Document understanding data
▶

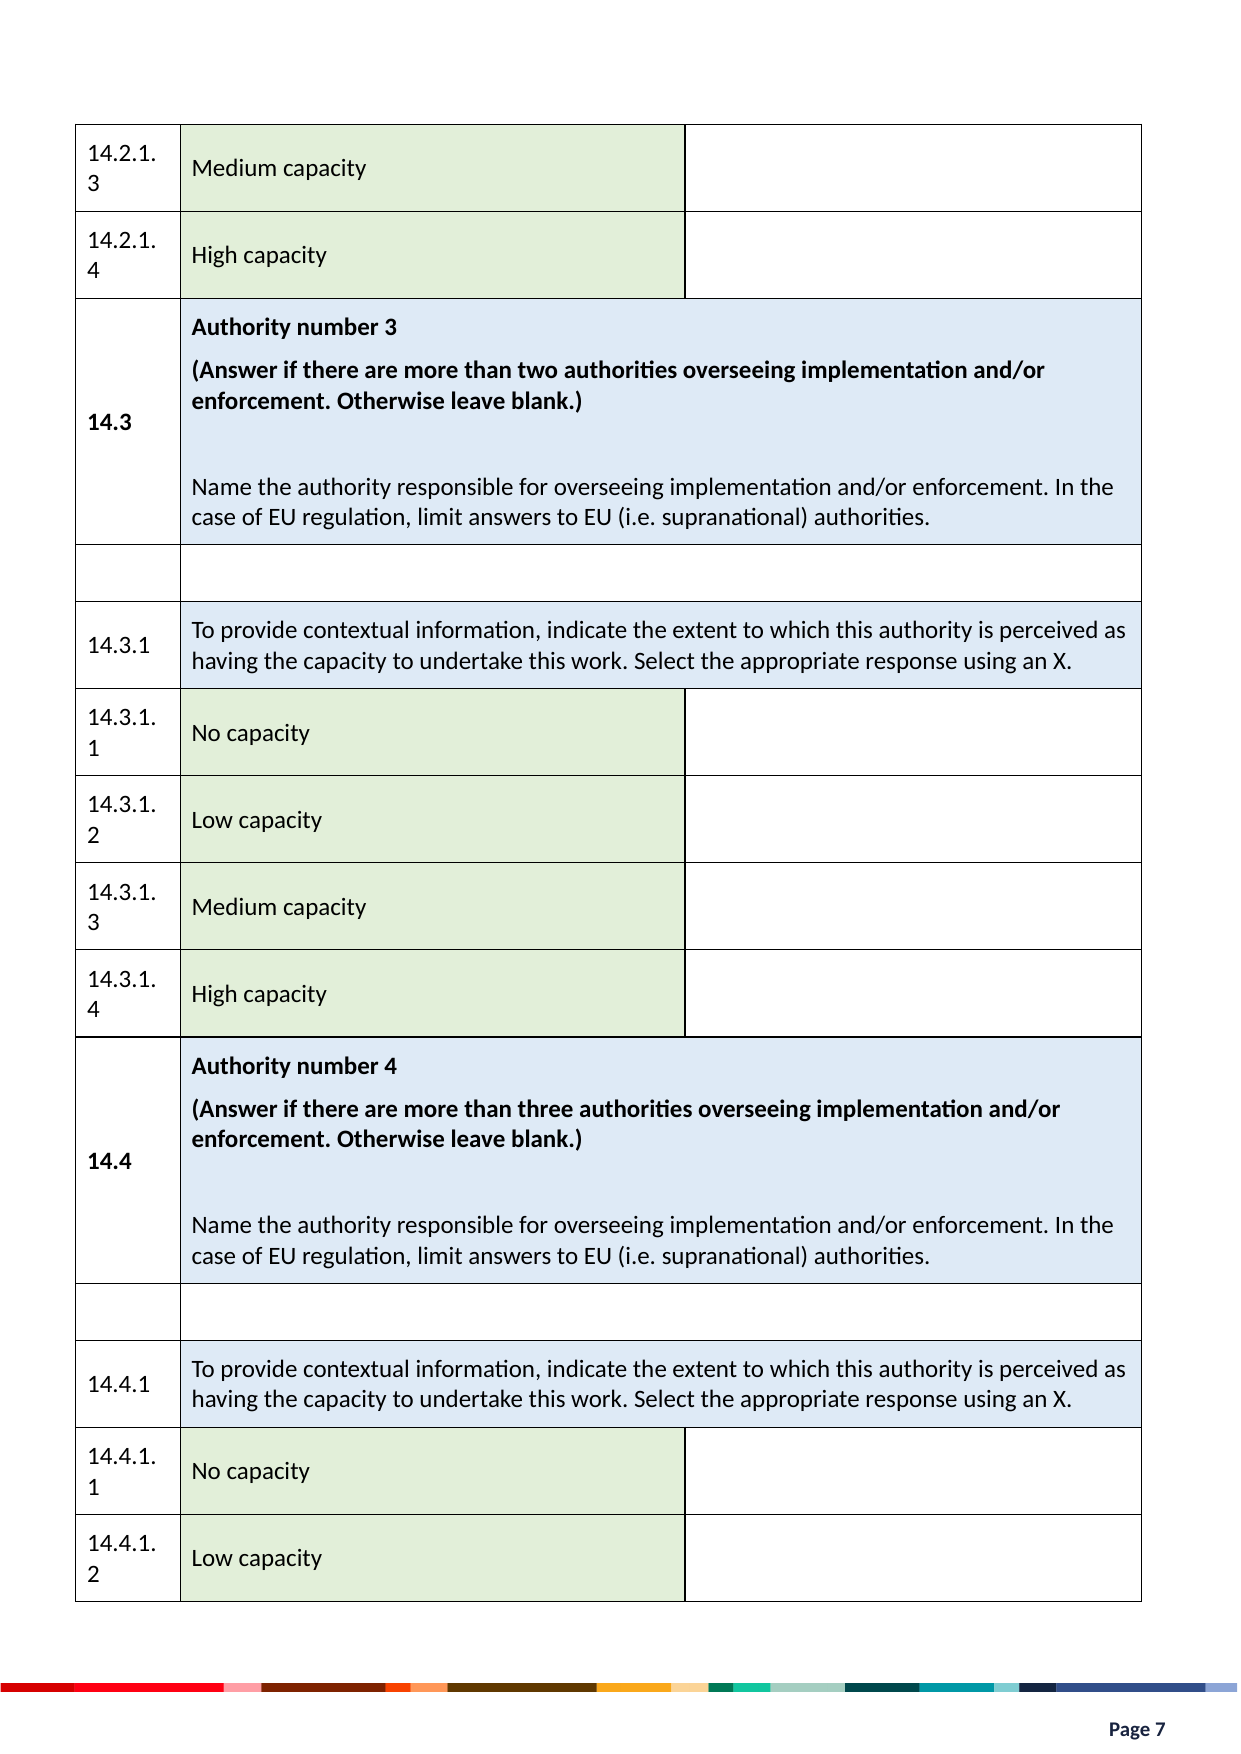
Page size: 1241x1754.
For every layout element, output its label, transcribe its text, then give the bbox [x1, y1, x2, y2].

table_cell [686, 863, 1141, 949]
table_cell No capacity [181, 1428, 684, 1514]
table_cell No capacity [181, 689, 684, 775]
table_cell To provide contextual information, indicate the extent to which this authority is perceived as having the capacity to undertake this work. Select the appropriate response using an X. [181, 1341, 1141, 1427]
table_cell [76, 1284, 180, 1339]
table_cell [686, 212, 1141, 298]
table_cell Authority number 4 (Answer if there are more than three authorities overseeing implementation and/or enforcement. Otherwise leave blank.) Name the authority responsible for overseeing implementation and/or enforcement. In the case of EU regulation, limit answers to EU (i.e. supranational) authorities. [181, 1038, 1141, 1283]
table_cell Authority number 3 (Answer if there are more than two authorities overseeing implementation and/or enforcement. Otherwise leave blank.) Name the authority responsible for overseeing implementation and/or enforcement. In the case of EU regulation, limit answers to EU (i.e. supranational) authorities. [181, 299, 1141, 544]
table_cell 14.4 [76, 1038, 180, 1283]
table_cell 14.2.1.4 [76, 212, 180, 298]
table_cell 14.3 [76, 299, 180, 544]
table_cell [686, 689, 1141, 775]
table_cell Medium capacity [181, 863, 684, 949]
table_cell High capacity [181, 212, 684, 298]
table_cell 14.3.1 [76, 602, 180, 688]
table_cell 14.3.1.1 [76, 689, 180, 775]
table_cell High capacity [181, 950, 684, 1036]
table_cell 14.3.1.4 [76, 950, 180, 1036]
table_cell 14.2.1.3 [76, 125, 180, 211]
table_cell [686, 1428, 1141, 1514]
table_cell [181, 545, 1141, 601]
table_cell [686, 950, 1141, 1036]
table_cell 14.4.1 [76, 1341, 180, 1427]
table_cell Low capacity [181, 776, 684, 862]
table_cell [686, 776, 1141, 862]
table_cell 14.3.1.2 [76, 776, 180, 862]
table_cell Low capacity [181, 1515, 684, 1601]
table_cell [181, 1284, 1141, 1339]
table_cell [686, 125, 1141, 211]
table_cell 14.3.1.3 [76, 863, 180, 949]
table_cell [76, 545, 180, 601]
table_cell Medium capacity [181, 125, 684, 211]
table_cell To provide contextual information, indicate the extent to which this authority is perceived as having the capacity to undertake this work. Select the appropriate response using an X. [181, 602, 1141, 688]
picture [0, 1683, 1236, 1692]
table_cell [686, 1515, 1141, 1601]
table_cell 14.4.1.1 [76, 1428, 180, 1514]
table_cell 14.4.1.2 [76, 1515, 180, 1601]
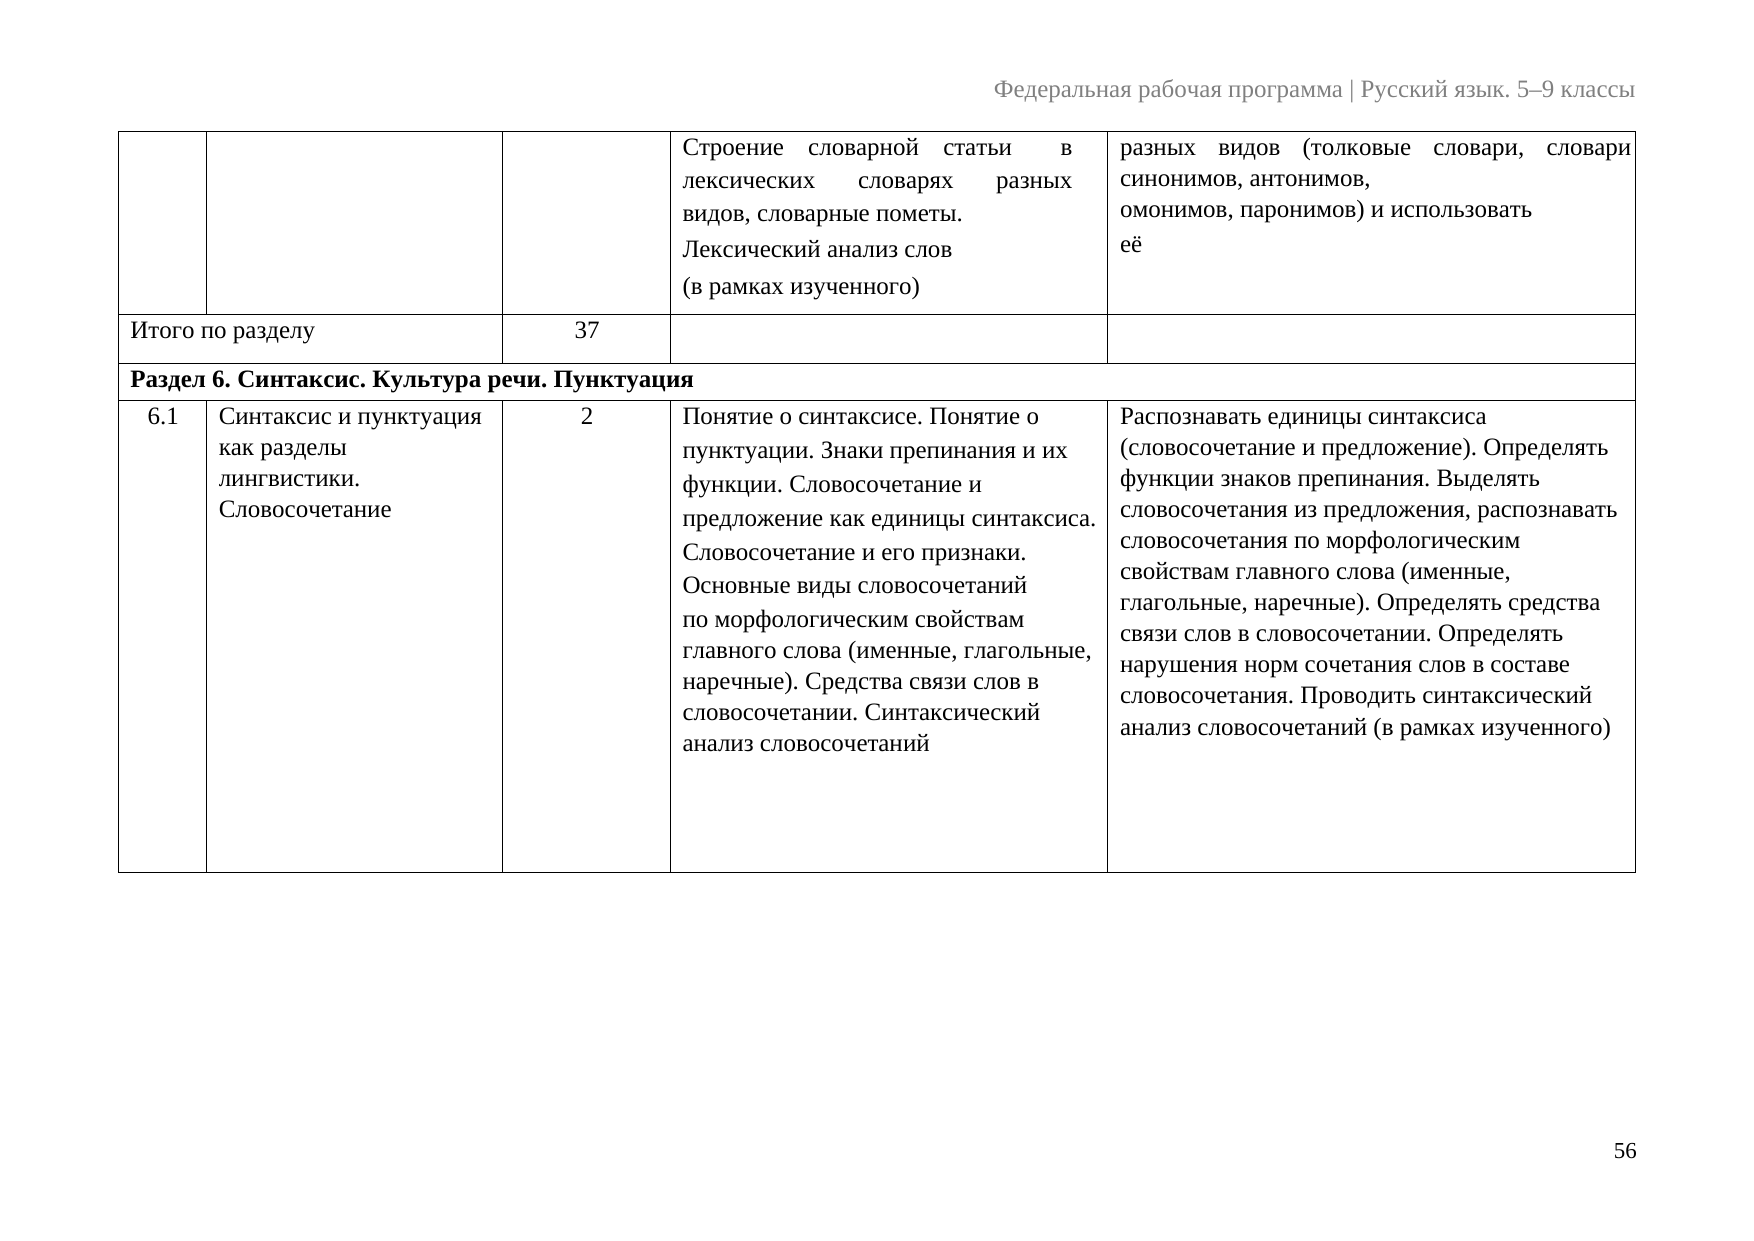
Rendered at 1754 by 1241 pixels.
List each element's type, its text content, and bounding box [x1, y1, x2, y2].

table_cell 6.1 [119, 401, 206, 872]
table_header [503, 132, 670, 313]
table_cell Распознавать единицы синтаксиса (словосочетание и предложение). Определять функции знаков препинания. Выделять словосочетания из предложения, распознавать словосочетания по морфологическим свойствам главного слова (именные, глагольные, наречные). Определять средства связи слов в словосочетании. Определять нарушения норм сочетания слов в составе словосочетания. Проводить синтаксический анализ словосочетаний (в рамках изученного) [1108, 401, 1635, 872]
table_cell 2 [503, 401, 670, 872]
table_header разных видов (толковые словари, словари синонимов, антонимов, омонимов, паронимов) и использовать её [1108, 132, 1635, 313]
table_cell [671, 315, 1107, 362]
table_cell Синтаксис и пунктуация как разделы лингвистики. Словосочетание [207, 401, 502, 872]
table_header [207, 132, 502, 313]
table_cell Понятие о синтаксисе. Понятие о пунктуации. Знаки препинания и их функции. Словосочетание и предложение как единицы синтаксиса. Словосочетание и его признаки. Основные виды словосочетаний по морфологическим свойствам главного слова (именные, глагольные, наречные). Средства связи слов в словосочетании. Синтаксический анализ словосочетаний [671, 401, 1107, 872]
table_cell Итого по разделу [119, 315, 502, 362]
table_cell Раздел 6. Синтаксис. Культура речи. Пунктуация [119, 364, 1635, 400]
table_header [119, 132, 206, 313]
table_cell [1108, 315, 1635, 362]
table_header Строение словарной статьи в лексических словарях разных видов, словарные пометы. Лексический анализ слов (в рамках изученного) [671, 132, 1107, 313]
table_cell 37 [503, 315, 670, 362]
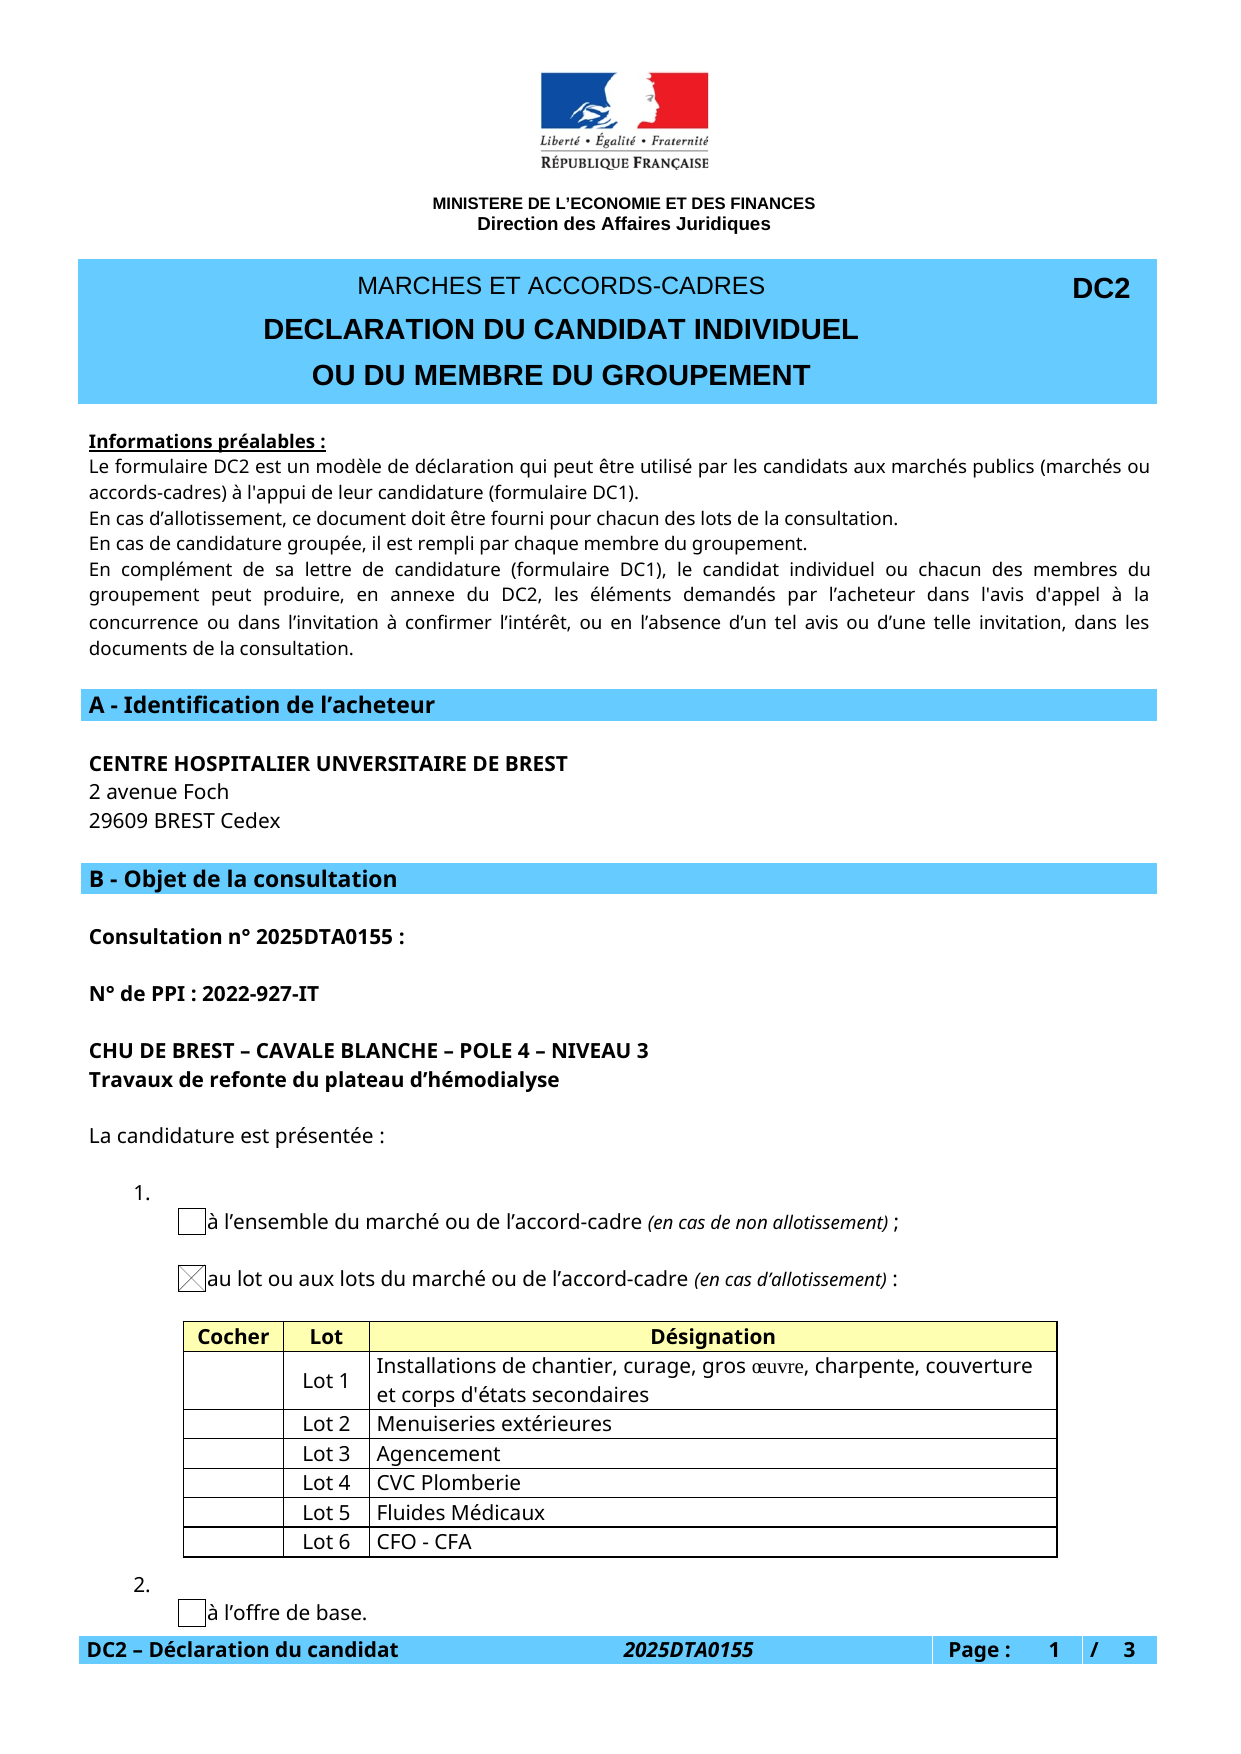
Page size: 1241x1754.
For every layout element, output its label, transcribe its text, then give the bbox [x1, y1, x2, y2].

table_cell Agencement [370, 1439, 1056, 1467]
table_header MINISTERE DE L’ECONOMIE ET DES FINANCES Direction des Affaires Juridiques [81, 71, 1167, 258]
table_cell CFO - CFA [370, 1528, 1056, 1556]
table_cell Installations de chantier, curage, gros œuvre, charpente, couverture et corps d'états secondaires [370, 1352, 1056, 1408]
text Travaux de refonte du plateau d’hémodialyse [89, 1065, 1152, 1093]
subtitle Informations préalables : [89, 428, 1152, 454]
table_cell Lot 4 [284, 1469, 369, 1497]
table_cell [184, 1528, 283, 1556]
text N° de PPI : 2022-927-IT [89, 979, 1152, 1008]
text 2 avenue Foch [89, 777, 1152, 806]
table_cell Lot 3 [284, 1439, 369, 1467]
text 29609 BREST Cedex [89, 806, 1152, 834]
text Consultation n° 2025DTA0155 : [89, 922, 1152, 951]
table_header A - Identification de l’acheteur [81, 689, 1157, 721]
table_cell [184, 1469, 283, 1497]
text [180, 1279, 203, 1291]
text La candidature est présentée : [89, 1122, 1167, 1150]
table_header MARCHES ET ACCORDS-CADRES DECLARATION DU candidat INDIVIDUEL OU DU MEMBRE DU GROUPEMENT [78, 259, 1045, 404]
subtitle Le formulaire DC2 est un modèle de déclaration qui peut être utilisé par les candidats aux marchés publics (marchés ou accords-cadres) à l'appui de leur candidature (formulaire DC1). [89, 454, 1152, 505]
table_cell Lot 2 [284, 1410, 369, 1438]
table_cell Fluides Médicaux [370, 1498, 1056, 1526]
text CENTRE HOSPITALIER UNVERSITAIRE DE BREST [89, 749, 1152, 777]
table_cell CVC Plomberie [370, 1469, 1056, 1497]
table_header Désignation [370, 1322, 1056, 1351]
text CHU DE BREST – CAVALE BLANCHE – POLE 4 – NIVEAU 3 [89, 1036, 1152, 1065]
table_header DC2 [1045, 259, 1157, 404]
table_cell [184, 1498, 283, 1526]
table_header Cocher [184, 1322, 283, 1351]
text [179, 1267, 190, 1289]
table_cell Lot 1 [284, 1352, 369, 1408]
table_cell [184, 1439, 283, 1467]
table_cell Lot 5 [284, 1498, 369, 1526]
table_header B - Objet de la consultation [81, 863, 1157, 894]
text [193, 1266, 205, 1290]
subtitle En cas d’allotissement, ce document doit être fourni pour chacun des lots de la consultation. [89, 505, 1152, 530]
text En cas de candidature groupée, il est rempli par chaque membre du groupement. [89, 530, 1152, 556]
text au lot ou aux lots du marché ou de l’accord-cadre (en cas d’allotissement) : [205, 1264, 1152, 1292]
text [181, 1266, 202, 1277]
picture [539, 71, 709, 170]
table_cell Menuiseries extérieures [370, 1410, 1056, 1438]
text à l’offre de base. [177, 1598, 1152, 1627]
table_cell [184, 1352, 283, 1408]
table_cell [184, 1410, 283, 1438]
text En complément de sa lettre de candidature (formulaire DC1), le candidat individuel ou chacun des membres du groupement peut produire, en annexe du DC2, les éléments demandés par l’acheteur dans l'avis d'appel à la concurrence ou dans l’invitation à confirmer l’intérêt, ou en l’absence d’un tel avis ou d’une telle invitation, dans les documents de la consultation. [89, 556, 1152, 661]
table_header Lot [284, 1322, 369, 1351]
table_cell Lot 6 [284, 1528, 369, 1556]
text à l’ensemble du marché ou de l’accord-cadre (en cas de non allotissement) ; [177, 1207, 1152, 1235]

◀

Return exactly the run of lines that opens with the one containing "text [181, 1266, 202, 1277]" and closes with the last line of the records above.

text [181, 1266, 202, 1277]
picture [539, 71, 709, 170]
table_cell Menuiseries extérieures [370, 1410, 1056, 1438]
text à l’offre de base. [177, 1598, 1152, 1627]
table_cell [184, 1352, 283, 1408]
table_cell [184, 1410, 283, 1438]
text En complément de sa lettre de candidature (formulaire DC1), le candidat individuel ou chacun des membres du groupement peut produire, en annexe du DC2, les éléments demandés par l’acheteur dans l'avis d'appel à la concurrence ou dans l’invitation à confirmer l’intérêt, ou en l’absence d’un tel avis ou d’une telle invitation, dans les documents de la consultation. [89, 556, 1152, 661]
table_header Lot [284, 1322, 369, 1351]
table_cell Lot 6 [284, 1528, 369, 1556]
text à l’ensemble du marché ou de l’accord-cadre (en cas de non allotissement) ; [177, 1207, 1152, 1235]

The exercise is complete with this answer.